--- Problem to solve ---
If a line in the entries below holds the string "with", copy it.

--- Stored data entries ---
_ _ _ _ _
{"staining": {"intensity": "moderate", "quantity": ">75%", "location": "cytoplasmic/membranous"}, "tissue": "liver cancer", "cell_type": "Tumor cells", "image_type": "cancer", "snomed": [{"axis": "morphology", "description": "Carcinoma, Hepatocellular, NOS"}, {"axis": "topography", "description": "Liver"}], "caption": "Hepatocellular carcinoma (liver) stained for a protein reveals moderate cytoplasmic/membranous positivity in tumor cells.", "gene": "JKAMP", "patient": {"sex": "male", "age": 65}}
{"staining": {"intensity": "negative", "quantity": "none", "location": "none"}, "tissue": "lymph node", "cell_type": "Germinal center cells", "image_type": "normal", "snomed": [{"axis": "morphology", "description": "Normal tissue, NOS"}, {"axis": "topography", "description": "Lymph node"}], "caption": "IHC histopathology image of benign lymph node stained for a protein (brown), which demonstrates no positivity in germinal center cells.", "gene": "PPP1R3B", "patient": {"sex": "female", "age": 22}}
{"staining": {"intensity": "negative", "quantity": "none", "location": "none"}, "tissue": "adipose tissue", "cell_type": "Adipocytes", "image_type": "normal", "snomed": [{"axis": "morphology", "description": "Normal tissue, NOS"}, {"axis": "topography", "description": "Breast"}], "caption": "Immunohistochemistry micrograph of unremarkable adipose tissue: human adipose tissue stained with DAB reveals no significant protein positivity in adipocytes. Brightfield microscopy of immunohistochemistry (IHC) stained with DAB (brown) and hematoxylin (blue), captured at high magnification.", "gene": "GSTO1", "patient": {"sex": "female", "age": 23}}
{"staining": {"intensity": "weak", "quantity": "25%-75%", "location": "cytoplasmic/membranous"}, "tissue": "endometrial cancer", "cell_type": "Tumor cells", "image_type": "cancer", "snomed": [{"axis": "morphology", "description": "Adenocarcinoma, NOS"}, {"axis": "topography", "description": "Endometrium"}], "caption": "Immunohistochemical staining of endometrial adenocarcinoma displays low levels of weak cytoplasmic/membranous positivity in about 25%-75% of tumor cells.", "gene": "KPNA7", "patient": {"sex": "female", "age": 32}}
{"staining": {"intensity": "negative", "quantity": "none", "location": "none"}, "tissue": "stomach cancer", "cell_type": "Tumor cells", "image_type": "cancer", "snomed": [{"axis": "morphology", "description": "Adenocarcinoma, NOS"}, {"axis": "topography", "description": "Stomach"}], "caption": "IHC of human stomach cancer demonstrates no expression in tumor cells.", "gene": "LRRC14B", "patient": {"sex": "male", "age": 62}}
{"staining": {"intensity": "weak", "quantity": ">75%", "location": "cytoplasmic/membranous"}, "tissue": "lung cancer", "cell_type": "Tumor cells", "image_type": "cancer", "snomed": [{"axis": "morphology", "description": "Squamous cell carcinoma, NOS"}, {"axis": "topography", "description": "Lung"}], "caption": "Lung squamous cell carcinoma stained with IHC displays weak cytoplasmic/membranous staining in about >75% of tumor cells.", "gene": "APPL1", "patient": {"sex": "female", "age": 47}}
_ _ _ _ _
--- Problem solution ---
{"staining": {"intensity": "negative", "quantity": "none", "location": "none"}, "tissue": "adipose tissue", "cell_type": "Adipocytes", "image_type": "normal", "snomed": [{"axis": "morphology", "description": "Normal tissue, NOS"}, {"axis": "topography", "description": "Breast"}], "caption": "Immunohistochemistry micrograph of unremarkable adipose tissue: human adipose tissue stained with DAB reveals no significant protein positivity in adipocytes. Brightfield microscopy of immunohistochemistry (IHC) stained with DAB (brown) and hematoxylin (blue), captured at high magnification.", "gene": "GSTO1", "patient": {"sex": "female", "age": 23}}
{"staining": {"intensity": "weak", "quantity": ">75%", "location": "cytoplasmic/membranous"}, "tissue": "lung cancer", "cell_type": "Tumor cells", "image_type": "cancer", "snomed": [{"axis": "morphology", "description": "Squamous cell carcinoma, NOS"}, {"axis": "topography", "description": "Lung"}], "caption": "Lung squamous cell carcinoma stained with IHC displays weak cytoplasmic/membranous staining in about >75% of tumor cells.", "gene": "APPL1", "patient": {"sex": "female", "age": 47}}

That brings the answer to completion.